There's one thing about me that has been a detriment and also an admired aspect of my personality: I often don't quit things. I see them through, even when it may not be opportune to do so. But nowadays, at this time politically and simply age-wise, this method of persistence is not often healthy or a positive trait. It's why I've been stressed much of the time due to how much I add to my plate. While I have been saying "no" more often than not (particularly for unpaid opportunities) I have been saying "yes" to paid opportunities and ones that create visibility. I know we've all started from a place of doing things for low or no pay. And to this day many of us may still. That's an individual choice, pure and simple.
This year in particular has been a roller coaster. The inauguration, the news cycle, winning grants, losing my grandmother, editing an anthology solo, writing my own work, running a podcast by myself for 3 years running, volunteering for organizations, working full-time and part-time jobs. It is all a balancing act that teeters the scales indefinitely. So, when I had the opportunity to submit for a TEDx Talk in Upstate New York, I didn't think much of it. I'd speak on diversity since that's usually why people contact me and I'd either get it or I wouldn't. When I was under serious consideration I also had to put in time to do a test video and write a sample speech. And from there more discussion before admission end of June. This is with the date of the actual talk happening in mid-September. Preparation happened in between that time and also writing a speech. From formal acceptance to now I was asked to do several panels aligned with literary festivals that happen in early fall in New York City. These are great festivals to be part of and I am always honored to be asked. So I had a balancing act of several events in the span of 8 days while still doing the work I am paid to do along with my own writing. More stuff arose, a contributing gig, an authenticity read, and so on. This all seemed manageable the more I said "yes."
Welp, I lost my grandmother in mid-July and was not at home for about half that month. I was late on edits to contributors, I was negligent in my own work, and I had not written my speech. August was all about catch up. Of course time flies when you have deadlines and when I went back to my TEDx speech I found I simply didn't like it. I wasn't a fan of the message I was sending. The closer the date came the less time I had to rehearse and the more I realized that this speech was not the one I wanted to put out on a national platform. Receiving feedback and assurances that it was a "good" speech were kind, but it doesn't have to be a "good" speech for you to want to do it. It has to be something you stand by.
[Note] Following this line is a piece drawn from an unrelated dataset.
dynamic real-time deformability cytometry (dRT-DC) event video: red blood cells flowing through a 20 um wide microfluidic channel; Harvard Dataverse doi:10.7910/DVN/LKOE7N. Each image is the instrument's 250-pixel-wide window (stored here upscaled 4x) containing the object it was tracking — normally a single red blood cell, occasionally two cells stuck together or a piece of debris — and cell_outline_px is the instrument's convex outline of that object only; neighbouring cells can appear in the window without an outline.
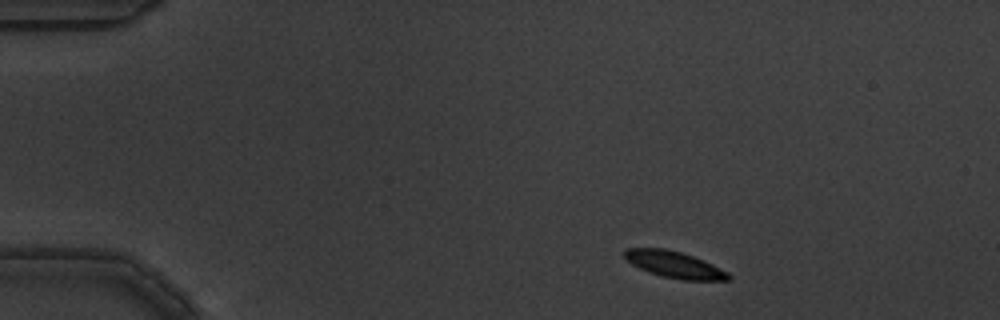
{"species": "common noctule bat (a hibernating species)", "species_latin": "Nyctalus noctula", "temperature_condition": "warm", "stored_images_in_passage": 13, "camera_frame_rate_fps": 3000, "um_per_image_px": 0.085, "animal": {"sex": "male", "body_mass_g": 19.5, "forearm_length_mm": 54.6}, "frame": {"image": 1, "passage_image": 1, "time_ms": 0.0, "image_size_px": [1000, 320], "cell_outline_px": [[732, 280], [684, 280], [664, 276], [648, 272], [632, 264], [624, 256], [624, 248], [664, 248], [680, 252], [704, 260], [728, 272], [732, 276]], "centroid_in_image_um": [57.35, 22.49], "position_along_channel_um": 27.7, "area_um2": 15.95}}
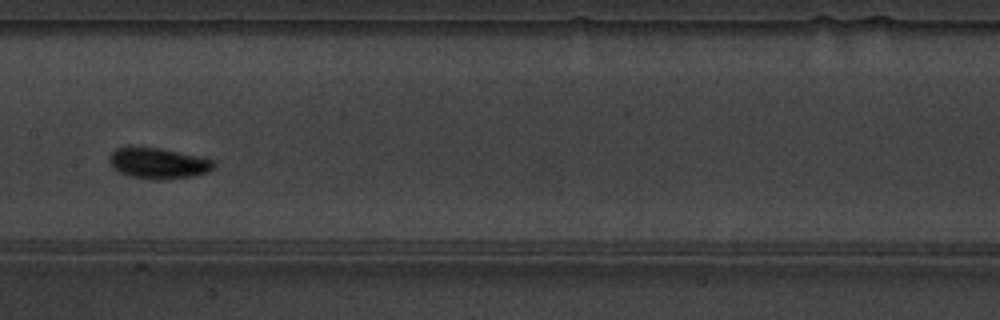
{"frame": {"image": 2, "passage_image": 6, "time_ms": 1.667, "image_size_px": [1000, 320], "cell_outline_px": [[216, 168], [208, 172], [192, 176], [160, 180], [132, 176], [120, 172], [112, 168], [108, 160], [108, 156], [116, 148], [160, 148], [200, 156], [212, 160], [216, 164]], "centroid_in_image_um": [13.48, 13.88], "position_along_channel_um": 193.9, "area_um2": 18.61}}
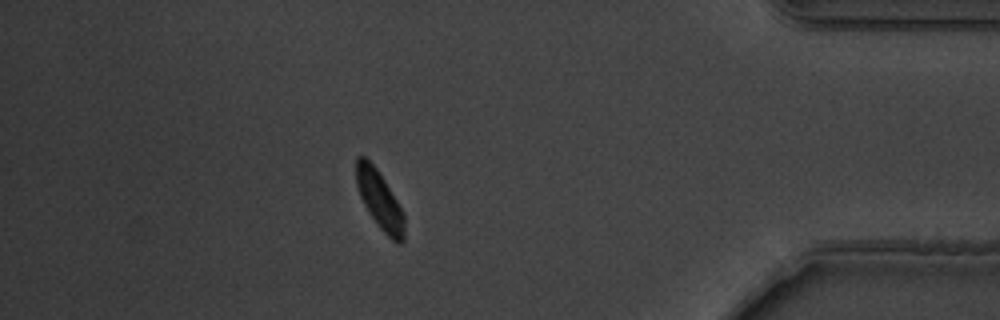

I'm a perfectionist in some respects. When my name is on something I need to be proud of the product. It's part of why my output is not as high as others because I do slave over words and message and meaning and intent. It's what makes me a good editor but also a slow writer. So I reviewed these words over and over and found I could not relay them with enthusiasm. This meant I couldn't stand behind a product I didn't believe in, nor travel to a convention and memorize words I didn't have the heart to say. It's not ideal to back out less than 2 weeks before an event but I had to stick to my own beliefs and the work I put out that has not only my name but face on it.
I will post the speech here later on (warning it's a bit verbose as I was still in editing mode for it before I decided to quit). This is more a post about recognizing the need to stop and say "when." I quit volunteering earlier this summer because I was tired and frustrated about unpaid labor among other things, yet I hesitated to leave because I felt the work was important. Even now with a TEDx I didn't want to disappoint the people counting on me, but I knew that my backing out--while not a good look--was more about being certain of the work itself. Having a bad performance while stressed and relaying words I didn't enjoy would not have elevated the event but brought it down, whether I could pull it off or not. At the end of the day my own mentality needs to remain intact. I've been lucky when many have pushed through to help me out regardless of how much they had on their plate. Yet even if they had to back away there's an understanding that we all need to accept: We have limits and it's okay to admit that. I have mine and in the grand scheme of a very hectic September the one thing I could back out of without regret was this TEDx talk. And believe me, while doing it was hard the relief felt after formally taking this off my list was immense and allowed me to refocus on what I did feel confident in.
In sum: listen to your gut, figure out what the stressor is, and cut that out as best you can. People will be disappointed and/or upset, but at the end of the day if you're in a good place from not adding more to your plate than it was worth it with no regrets.